Очищающий СМОГ - страница 44



И зачем я терпел его, краснощёкого Вовика, рядом?

И зачем я его подальше не послал? Зачем не прогнал?

Нет ответа на эти вопросы. Остаются они открытыми.

На авось понадеялся, что ли?

Ничего, мол, глядишь – обойдётся?

На авось, да небось, уж точно. Да на третье, на как-нибудь.

И пристал к нам Ват, прикипел.

Соловьём безголосым запел.

Разгулялся. Заговорил.

И такого понатворил…

Но зачем теперь приводить примеры из жизни химеры?

И что теперь с него взять, как верно сказала Вера!..


Мы отправились, до сих пор непонятно – зачем, домой к Губанову, где могли помешать нам его родители, где мало ли что могло нежданно произойти, поскольку бывало ранее, не единожды, множество раз, отправились не ко мне, в отдельную тихую комнату на Автозаводской, где вдосталь могли бы наговориться, но именно к Лёне, в большую родительскую квартиру, уже не вдвоём, а втроём.

И там, на крохотной кухонке, в этом подобии временного, по возможностям нынешним, стана, отогревшись за свежим чайком и за прихваченным, в спешке большой, с собой, по дороге сюда, по традиции давней, дешёвым креплёным вином, Губанов развил свою идею, причём, хлебнув, потихоньку, с оглядкой понятной на домашние обстоятельства, полагавшуюся ему порцию отвратительного, с градусами немалыми, то есть результативного, популярнейшего среди всех граждан советских, напитка, вдохновлялся он, захмелев, с каждой секундой всё больше.

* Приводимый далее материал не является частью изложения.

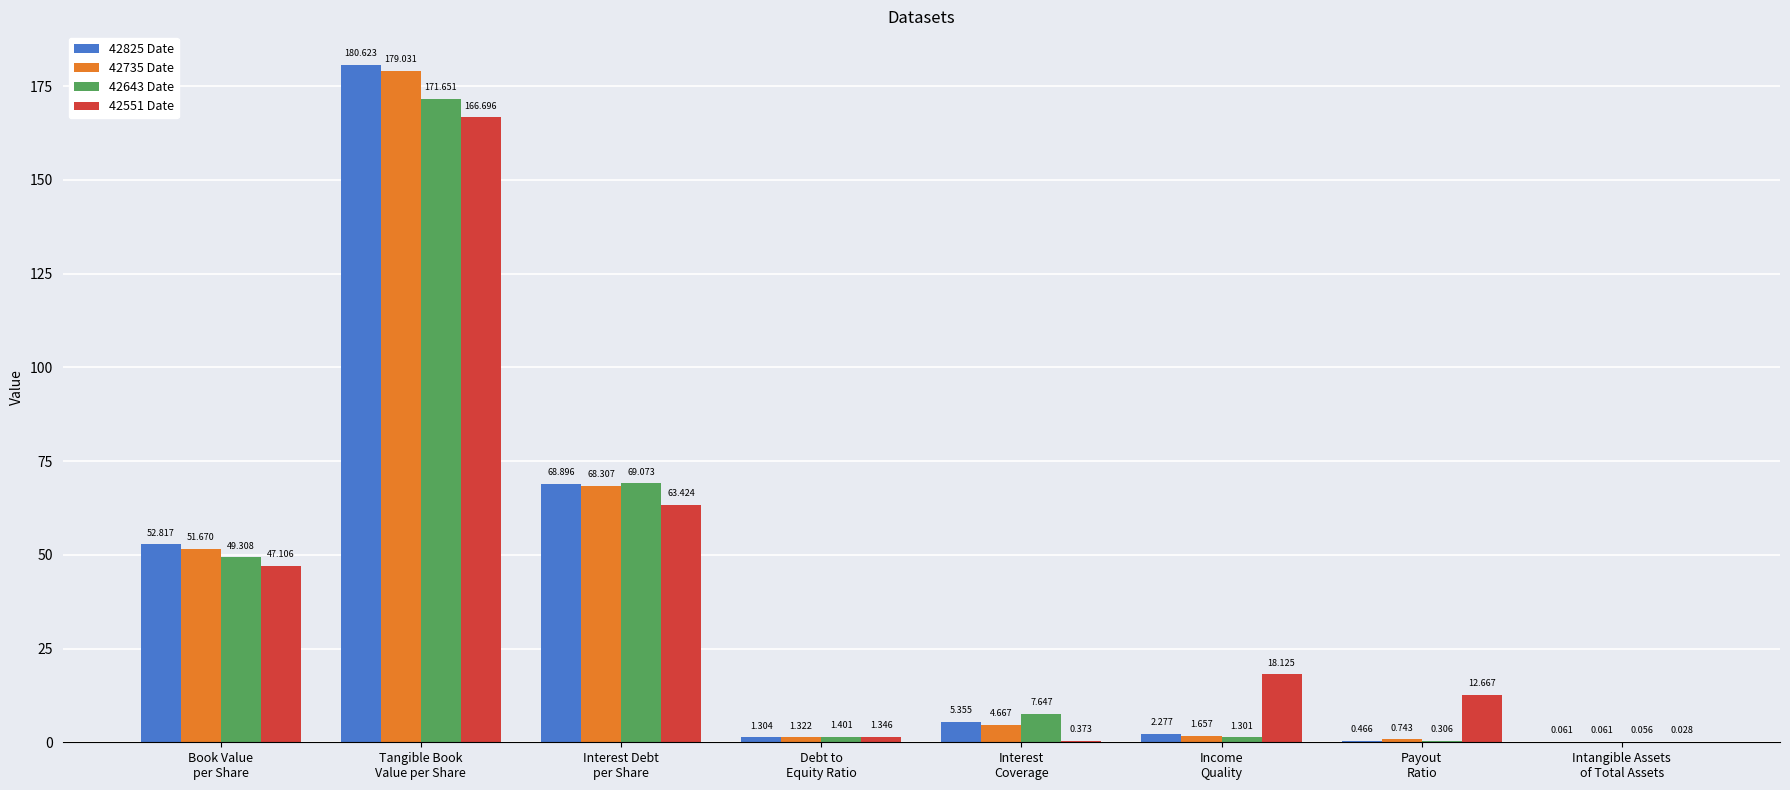

How many categories are shown in the chart?

8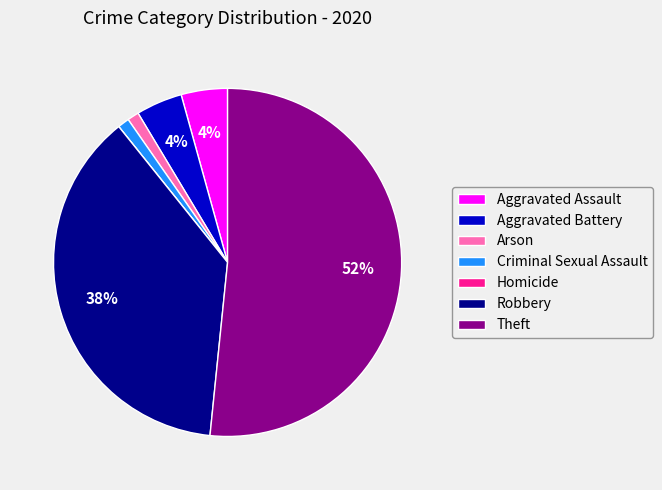

True or false: Theft accounts for 66% of the total.

False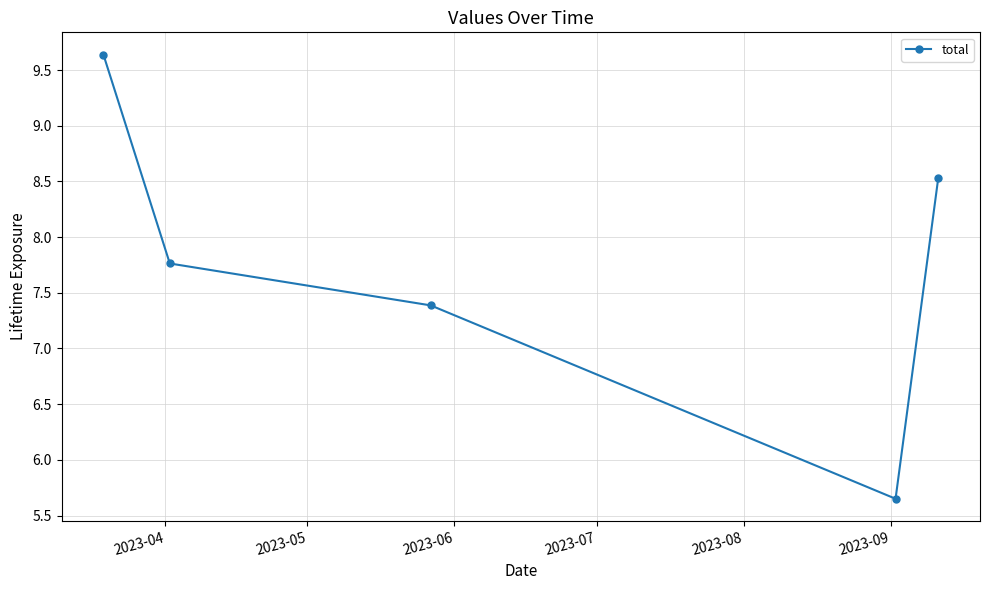

True or false: the data has more than 1 interior local peaks.

False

Говорю я – «свою идею» – потому что Лёня уже считал её целиком своей, губановской, собственной, тем более – он, сам, лично, придумал волшебное слово, придумал такое название, а это уже так много!

Поглядев на него, поразмыслив, я решил его не осаживать, не сбивать его с толку, на взлёте, разумными коррективами, чтобы вспомнил он, что к чему, да и просто не огорчать.

Пусть, коли очень хочет, – так он теперь считает.


Что там и говорить, идея была хороша.

Чьей бы она ни являлась – губановской, кровной, личной, как он уже считал, или же, что справедливей и куда точнее, – моею.

У неё уже было имя.

И за именем этим было – так хотелось нам верить – будущее.

Так и виделось – вот оно, радостное, где-то рядом уже встаёт.

Но, имея уже за плечами некоторый, отдающий ранней горечью опыт, когда хрущёвский разгром «формалистов», мутной волной прокатившись по всей стране, основательно и болезненно задел и всласть потрепал нашу дружную группу поэтов молодых, достаточно ярких и талантливых, на Украине, в Кривом Роге, где я тогда жил, и пришлось навидаться всякого, я высказал предположение, что готовыми надо быть ко всему вообще, даже к худшему.

Но губановский оптимизм был не просто велик, а безмерен, и грядущее, самое светлое, рисовалось ему, немедленно волю давшему воображению, в звонких, радужных, чистых тонах, эмоции, в нём бурлившие, били уже через край, – и я, изумившись такому громокипящему кубку чувств, настроений и грёз в удалой его голове и в душе его лебединой, поддержал своего друга.


Батшев же преобразился на глазах буквально у нас: его всегдашний румянец стал ещё обильнее, гуще, волосы зашевелились на голове, как живые, глаза мутновато, с неясным туманом в них, заблестели, и видно было, что он воспринял идею СМОГа как дарованный свыше шанс.

Его деловитость чудовищная и практичность необъяснимая мобилизованы были тут же, прямо на месте, в голосе зазвучали уверенные, проверенные, со стальным холодком прицельным, комиссарские жёсткие нотки, в воздухе замелькали появившиеся ниоткуда, как у фокусника, блокнот и заточенный карандаш, и понял я, что от СМОГа теперь его не оторвать.